■ **Opdracht**
Noem alle plaatsnamen die als eigennaam voorkomen in de tekst over loslaten hieronder.

Loslaten

Het is koud maar ik ga niet naar binnen. Ik blijf op het terras voor de koffietent zitten want ik wil haar zien. Misschien is ze wel heel erg veranderd. Heeft ze geblondeerd haar. Of is ze heel dik, of heel dun geworden. Mijn ogen zijn moe en vaag zie ik iemand die op haar lijkt. Maar er loopt een man naast haar. En ze komt niet met man. Of die vrouw in die rode jas. Toch is een rode jas niet echt iets voor haar en wanneer de vrouw dichterbij komt lijkt ze in de verste verte niet op haar. Hoe heb ik dat kunnen denken.
Het wordt nu toch echt wel heel erg koud. Ik ga vast naar binnen.
En ik ga zo zitten dat ik juist niet de hele tijd de omgeving kan afspeuren naar haar mogelijk silhouet.
Ik bestel een koffie-verkeerd.
En ineens staat ze daar. Ik schrik. Na al die jaren staat ze daar. En ze is precies hetzelfde. Dat had ik niet verwacht. Ze had toch op z’n minst de moeite kunnen nemen tien jaar ouder te zijn geworden. Of misschien wel twaalf.
Terwijl ze gaat zitten vecht ze haar tranen weg. En ik doe dat ook.
De serveerster neemt haar bestelling op.
En wij starten het ongemakkelijke gesprek over hoe het nou kwam, dat die vriendschap van ongeveer dertig jaar eindigde in twee paden die niet meer met elkaar werden gedeeld. Over hoe je soms pas later kan uitleggen wat je op het moment zelf niet begrijpt. Over het loslaten, wat niet lukt. Daar is dit gesprek voor; het kunnen loslaten of opnieuw vasthouden.
Ze schudt haar hoofd.
“Ik kan het goede niet loslaten,” zegt ze. Alsof dat iets verkeerds is, een tekortkoming.
Ik vertel haar dat ik een paar jaar geleden op een camping stond, vlakbij haar huis. En er een week lang elke dag langsreed. Pas toen ging het over. En kon ik haar huis zien, met de tuin. En het pad er naartoe. In plaats van de schommelbank waarop we uren zaten te kletsen tot het zwart zag van de nacht waar ik dan even later met mijn zwarte MR2 doorheen reed. In plaats van de keuken, waar ik dan aan tafel zat en zij enigszins gewelddadig stond te roeren in een pan op het fornuis. Om maar niet te spreken over de start van onze vriendschap, ik was veertien en in de garderobe van de school vroeg ik of ze ook een kauwgumpje voor mij had. Ze beet haar kauwgum doormidden en propte zo de ene helft in mijn mond. Een vriendschap die zich voorzette via Londen, op de HAVO  en veel later de haven van Athene. En iets met Fort Knox. Via ‘kijk uit voor de zee-egel’ waar ze toen meteen in ging staan. Dat soort dingen. En nog veel meer.

Items uit de collectie

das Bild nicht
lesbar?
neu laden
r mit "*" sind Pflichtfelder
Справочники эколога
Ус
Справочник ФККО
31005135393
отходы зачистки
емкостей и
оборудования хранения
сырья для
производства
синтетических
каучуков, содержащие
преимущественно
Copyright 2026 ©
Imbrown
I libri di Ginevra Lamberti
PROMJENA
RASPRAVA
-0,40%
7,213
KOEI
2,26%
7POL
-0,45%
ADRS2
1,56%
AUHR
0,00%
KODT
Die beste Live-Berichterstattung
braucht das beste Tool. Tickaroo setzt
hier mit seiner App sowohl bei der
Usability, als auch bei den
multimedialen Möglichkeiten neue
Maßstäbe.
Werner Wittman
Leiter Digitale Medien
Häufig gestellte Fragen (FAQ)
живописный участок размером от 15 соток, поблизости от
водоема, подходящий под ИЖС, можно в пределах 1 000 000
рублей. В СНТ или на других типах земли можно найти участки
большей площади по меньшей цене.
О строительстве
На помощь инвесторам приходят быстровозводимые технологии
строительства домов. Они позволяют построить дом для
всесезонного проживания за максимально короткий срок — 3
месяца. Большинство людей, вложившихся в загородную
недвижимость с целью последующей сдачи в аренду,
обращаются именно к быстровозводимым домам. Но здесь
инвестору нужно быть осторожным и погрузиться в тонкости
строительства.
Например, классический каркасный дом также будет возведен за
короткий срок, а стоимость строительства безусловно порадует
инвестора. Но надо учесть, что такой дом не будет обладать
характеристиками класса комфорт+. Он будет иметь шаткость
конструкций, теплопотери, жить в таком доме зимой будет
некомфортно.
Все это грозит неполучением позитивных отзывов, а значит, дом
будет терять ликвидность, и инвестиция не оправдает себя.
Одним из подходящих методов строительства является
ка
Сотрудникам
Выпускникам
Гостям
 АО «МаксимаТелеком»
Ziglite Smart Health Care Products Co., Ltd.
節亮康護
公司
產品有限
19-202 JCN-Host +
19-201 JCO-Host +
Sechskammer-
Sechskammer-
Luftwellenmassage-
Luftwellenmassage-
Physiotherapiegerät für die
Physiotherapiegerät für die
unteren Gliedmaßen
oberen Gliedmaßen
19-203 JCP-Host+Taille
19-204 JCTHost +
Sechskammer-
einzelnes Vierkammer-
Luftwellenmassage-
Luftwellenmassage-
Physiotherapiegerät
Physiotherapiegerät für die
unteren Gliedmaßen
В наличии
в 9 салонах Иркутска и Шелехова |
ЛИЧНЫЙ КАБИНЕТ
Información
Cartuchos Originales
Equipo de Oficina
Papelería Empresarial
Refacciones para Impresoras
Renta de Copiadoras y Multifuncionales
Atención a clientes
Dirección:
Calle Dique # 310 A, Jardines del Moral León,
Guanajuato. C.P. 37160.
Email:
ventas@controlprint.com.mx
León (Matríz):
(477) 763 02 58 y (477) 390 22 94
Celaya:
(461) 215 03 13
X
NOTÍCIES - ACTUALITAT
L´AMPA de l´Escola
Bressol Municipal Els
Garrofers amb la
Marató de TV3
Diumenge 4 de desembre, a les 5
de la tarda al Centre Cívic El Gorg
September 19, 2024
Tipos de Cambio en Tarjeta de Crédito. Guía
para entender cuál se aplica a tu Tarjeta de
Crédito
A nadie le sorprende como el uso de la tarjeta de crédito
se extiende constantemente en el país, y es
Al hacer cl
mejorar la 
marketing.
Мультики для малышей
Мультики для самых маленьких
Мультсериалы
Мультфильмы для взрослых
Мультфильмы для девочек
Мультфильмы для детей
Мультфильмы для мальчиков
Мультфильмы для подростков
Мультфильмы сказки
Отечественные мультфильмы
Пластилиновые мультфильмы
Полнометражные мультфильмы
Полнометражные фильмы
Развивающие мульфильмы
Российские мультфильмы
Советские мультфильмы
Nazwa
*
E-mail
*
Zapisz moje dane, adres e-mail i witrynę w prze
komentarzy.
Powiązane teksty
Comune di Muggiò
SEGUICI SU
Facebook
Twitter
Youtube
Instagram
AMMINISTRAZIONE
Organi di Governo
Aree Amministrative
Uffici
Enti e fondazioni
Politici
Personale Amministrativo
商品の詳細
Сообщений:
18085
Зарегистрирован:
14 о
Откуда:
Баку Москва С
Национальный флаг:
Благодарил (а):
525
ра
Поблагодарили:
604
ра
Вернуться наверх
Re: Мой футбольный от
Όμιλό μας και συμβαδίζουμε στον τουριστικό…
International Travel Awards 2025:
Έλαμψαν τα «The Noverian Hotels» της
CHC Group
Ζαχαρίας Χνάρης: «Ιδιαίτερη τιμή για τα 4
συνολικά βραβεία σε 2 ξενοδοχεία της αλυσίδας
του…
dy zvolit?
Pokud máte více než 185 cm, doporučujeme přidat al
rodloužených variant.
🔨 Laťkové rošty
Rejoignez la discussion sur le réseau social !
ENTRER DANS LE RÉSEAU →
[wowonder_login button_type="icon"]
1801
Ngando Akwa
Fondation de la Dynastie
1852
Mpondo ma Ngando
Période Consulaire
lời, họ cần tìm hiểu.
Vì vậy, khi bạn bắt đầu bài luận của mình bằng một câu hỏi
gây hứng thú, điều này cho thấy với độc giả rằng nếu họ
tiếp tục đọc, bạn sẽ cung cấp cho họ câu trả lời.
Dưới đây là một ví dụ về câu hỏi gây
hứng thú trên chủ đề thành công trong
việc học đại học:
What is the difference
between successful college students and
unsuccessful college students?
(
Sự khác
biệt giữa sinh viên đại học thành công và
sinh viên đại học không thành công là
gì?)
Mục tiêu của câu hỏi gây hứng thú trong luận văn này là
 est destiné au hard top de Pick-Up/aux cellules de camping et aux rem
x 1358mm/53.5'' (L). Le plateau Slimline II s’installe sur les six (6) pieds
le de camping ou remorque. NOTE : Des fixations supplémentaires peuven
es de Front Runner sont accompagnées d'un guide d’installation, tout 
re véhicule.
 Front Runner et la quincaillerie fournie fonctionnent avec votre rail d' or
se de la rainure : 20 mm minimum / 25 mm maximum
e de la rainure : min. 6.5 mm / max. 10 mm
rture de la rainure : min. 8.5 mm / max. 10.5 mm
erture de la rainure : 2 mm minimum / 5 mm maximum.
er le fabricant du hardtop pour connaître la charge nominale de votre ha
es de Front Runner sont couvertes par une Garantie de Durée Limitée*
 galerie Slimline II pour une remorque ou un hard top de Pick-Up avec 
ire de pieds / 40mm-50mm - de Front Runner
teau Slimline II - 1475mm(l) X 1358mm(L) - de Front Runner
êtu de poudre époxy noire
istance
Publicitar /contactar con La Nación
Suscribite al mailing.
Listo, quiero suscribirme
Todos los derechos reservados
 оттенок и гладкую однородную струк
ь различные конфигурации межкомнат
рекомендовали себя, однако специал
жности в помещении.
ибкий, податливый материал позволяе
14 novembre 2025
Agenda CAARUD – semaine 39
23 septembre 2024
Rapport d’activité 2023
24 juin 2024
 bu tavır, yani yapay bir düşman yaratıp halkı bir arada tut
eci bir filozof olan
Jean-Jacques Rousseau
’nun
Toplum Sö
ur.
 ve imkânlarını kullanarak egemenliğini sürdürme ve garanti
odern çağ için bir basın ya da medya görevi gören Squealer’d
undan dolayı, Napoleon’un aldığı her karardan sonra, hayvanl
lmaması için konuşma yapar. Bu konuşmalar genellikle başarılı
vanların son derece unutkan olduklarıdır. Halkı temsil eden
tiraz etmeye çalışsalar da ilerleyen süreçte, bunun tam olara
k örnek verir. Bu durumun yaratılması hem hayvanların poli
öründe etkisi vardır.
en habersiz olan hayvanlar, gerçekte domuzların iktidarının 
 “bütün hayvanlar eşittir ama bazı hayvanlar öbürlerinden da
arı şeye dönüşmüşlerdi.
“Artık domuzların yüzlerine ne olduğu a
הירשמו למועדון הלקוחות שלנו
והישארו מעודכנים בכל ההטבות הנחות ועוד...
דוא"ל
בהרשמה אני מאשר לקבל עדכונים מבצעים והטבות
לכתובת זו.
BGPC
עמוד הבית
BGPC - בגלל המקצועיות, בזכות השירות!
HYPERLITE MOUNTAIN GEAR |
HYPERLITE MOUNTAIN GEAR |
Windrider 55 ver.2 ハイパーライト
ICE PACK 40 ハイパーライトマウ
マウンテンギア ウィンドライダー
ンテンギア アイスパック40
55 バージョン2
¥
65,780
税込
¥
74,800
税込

■ **Uitkomst opdracht**
Londen, Athene, Fort Knox